In the 1970s, McCall, who lives in New York, made a series of "solid light" films that laid the foundations for a new "geometrical cinema", and brought into being a form of experimental creativity that drew both on the art world and on cinematography. Line Describing a Cone, 1973, summed up his investigations. With this initial "solid film", which applied a principle of economy of means, he asserted the identity of the cinema in its intrinsic component parts, notably the phenomenon of projection itself, favouring a dimension that was both performative and processive (in the sense that the work announced itself such as it was, and was exhibited such as it became).
Unlike the first "solid films", McCall's recent installations have not used simple geometrical forms, but combinations of lines and sinusoidal, oscillating curves.
These films, with their complex, irregular forms, imply a different process of visualisation from that of Line Describing a Cone, and above all as regards a memorisation of that which has happened, and an anticipation of that which is to come. This change in motif has been accompanied by the adoption of a new mode of projection: the first images were traced on the surface of the film itself with a ballpoint pen, a compass and white gouache. But McCall's films have now taken on a technological dimension. He uses CAD software, and has replaced film stock and 16 mm projectors by digital files, computers and video projectors.
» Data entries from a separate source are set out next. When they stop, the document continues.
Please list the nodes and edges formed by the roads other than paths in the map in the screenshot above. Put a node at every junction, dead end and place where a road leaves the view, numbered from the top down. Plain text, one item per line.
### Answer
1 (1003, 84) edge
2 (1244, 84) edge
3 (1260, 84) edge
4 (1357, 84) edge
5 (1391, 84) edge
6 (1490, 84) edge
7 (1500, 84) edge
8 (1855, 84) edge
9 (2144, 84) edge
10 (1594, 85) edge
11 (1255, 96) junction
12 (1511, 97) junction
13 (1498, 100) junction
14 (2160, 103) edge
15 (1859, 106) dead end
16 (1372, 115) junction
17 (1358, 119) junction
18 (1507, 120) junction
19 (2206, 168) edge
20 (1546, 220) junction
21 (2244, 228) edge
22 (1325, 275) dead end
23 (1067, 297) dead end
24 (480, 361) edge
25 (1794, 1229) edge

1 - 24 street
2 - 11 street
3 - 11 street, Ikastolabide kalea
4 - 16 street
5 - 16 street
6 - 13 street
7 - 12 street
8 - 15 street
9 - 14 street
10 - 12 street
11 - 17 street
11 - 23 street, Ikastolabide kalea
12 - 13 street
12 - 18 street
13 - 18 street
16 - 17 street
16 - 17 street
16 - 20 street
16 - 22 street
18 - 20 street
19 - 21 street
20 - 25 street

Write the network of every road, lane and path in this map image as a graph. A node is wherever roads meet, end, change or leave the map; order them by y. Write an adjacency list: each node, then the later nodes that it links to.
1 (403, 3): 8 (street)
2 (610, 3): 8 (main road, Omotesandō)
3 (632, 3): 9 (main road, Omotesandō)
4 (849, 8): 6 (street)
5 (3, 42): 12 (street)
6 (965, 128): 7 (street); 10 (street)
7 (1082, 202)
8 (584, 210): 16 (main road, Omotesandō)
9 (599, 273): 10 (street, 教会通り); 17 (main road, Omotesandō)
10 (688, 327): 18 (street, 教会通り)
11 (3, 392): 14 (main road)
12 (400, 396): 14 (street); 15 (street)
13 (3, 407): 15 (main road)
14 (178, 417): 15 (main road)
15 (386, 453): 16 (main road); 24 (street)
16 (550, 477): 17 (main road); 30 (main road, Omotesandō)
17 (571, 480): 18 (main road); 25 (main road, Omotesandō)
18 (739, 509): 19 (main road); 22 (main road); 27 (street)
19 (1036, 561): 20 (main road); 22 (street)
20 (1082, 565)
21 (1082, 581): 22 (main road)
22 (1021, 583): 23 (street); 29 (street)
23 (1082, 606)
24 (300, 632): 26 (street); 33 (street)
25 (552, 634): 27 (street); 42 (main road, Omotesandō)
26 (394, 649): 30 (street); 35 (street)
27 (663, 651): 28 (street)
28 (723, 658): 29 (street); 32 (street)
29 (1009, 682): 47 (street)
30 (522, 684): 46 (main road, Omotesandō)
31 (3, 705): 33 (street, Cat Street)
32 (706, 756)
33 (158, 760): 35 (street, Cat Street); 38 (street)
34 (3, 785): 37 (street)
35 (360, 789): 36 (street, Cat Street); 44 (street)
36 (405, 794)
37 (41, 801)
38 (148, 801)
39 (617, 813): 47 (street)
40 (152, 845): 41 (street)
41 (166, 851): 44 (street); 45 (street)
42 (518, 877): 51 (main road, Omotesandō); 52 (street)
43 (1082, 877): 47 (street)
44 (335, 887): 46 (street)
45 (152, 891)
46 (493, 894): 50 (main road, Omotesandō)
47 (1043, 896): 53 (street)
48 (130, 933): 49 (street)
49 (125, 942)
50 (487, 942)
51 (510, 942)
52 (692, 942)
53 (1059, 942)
These films cannot be reduced to an exegesis of their formal properties: the "sculptures" function as a reaction to the exhibition space. The viewer experiences light, and the experience is a material one: he is invited to touch the beam, to move round it, to pass through it and slide into its centre. For the experience to be total, it has to be both external and internal.
Exhibition: Between You And I, and other "solid light" films
On the invitation of the Institut d'Art Contemporain, and for the first time, Anthony McCall is presenting three films at the same time, and in this way is developing a particular perspective on the very concept of an exhibition.
Doubling Back, 2003, Turning Under, 2004, and You and I, Horizontal, 2005, revisit works produced in the 1970s, featuring real time and space, and projections in an evanescent mist, in twenty- to thirty-minute cycles.
In what is less a traditional sequential mode than a principle of distribution, McCall places these works in a situation of mutual responsiveness.
The Institut d'Art Contemporain is also showing the one-off monumental installation Between You and I, 2006, at an extra-mural venue.